3.6 PTPAMP web server
In an effort to maximize the utility of plant-derived AMPs, we established a web server, PTPAMP, which is targeted at reaching a wide plant research community and enables them to predict plant-derived AMPs. To validate our proposed work, the datasets used in this study can be downloaded from the server. Hereafter, we are providing summarized steps for using this server. Firstly, the peptide screening module, in which user can enter their query peptide sequences (in FASTA format) in the provided text-box or can upload a peptide FASTA file from their system. This module will help the users to categorize their queries in four functional activities (AMP, ABP, AFP, or AVP) based on the score computed by integrated feature models. Results are shown in tabular form. Along with prediction scores, there are four columns representing charge, molecular weight, isoelectric point, and hydrophobicity values for each sequence.

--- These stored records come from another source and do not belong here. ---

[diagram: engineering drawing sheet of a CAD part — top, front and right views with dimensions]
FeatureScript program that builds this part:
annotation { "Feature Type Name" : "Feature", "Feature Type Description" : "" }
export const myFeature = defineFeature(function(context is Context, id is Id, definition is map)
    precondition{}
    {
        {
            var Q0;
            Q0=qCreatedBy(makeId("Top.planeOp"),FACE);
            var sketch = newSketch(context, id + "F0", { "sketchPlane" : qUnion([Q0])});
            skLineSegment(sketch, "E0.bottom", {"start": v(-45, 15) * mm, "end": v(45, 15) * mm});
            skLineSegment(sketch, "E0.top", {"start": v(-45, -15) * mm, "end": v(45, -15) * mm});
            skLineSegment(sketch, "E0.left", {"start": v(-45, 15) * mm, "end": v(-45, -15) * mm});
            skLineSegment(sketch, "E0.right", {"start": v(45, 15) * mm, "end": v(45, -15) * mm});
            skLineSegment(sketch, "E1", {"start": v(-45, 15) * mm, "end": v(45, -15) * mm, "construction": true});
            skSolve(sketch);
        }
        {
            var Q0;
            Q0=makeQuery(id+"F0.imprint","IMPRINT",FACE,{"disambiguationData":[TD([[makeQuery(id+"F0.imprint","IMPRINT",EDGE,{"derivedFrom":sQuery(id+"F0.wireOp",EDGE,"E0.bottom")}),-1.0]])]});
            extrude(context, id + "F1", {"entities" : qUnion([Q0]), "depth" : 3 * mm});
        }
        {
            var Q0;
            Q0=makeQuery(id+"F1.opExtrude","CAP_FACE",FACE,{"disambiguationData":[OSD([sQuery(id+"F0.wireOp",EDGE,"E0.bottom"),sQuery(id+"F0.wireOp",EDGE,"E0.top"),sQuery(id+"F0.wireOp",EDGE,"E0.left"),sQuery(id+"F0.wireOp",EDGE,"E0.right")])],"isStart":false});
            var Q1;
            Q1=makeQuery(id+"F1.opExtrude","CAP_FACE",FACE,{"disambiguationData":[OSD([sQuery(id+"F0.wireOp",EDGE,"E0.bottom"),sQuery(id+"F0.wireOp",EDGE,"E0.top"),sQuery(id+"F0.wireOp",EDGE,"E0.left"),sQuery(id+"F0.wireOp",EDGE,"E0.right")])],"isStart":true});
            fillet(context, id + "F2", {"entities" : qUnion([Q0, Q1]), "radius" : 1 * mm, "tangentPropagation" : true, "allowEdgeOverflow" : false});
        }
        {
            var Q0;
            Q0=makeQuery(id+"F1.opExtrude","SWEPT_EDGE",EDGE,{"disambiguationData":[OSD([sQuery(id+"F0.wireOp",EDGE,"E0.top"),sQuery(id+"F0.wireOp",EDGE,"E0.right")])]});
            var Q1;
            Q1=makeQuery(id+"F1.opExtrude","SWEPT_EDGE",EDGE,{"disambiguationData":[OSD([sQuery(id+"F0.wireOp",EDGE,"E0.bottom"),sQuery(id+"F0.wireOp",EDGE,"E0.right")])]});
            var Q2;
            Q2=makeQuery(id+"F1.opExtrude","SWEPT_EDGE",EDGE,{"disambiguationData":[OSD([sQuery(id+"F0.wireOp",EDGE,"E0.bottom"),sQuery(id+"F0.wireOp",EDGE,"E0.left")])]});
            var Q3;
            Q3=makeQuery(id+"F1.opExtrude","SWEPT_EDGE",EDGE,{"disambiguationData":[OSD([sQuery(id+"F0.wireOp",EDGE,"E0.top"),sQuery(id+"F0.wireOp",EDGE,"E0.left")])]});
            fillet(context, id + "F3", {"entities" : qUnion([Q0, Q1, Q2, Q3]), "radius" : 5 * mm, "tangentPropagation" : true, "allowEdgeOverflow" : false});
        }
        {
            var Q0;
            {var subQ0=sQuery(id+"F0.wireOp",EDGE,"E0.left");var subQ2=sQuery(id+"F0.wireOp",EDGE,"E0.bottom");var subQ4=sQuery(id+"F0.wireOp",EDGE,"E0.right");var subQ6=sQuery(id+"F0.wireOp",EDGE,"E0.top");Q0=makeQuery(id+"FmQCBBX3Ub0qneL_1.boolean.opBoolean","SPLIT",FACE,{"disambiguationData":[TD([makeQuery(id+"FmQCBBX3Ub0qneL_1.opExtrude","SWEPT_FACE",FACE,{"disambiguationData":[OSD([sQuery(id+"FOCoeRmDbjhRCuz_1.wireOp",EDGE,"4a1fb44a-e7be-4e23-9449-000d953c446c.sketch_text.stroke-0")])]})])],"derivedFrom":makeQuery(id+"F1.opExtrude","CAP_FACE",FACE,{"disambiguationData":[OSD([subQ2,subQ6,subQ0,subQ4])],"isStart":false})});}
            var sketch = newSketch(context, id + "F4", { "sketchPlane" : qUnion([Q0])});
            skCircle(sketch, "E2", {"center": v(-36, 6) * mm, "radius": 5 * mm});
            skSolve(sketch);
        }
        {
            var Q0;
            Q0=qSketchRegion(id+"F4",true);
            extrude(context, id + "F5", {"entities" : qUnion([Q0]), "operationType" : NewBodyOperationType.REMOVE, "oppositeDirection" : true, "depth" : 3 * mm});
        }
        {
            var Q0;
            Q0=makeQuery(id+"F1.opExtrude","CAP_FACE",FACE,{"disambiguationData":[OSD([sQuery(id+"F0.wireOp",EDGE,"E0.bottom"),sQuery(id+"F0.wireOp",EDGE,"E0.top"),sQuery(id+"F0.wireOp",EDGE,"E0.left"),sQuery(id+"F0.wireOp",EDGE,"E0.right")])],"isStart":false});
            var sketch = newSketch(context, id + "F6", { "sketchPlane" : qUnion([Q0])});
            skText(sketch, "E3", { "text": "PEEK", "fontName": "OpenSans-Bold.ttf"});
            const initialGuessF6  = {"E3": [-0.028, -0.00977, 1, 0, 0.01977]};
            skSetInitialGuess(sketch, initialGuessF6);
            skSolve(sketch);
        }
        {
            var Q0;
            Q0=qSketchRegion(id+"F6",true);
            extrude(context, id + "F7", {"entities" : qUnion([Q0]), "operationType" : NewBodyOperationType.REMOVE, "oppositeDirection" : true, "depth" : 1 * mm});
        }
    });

Additionally, there is a link to see peptide properties where some relevant graphs were plotted like AAC (regarding physicochemical properties), hydrophobicity, charge, and hydrophobic moment plot. In next column BLAST (SF et al. 1990) option is given to search the similar sequences from PlantPepDB. Secondly, the peptide designing module in which user can enter their query peptide sequence and obtain the probable peptide mutants with single amino acid substitution. The said module will lead to generate peptide mutants. Based on the predicted scores and peptide property gained after using pepcalc (https://pepcalc.com/) placed on our server, users can ultimately select the best peptide mutant. Thirdly, there is a protein scan module that helps to generate peptides of desired length and overlapping residues provided, and each peptide will be displayed with its prediction scores and motif search results. Users can paste the query protein sequence in the given text box or may upload a FASTA file. This module is helpful in getting possible regions of protein sequence to be classified as AMPs. In all the three modules there is an option of selecting SVM threshold and users are suggested to keep its value high if they want results of high specificity or may keep it low if needed results with high sensitivity.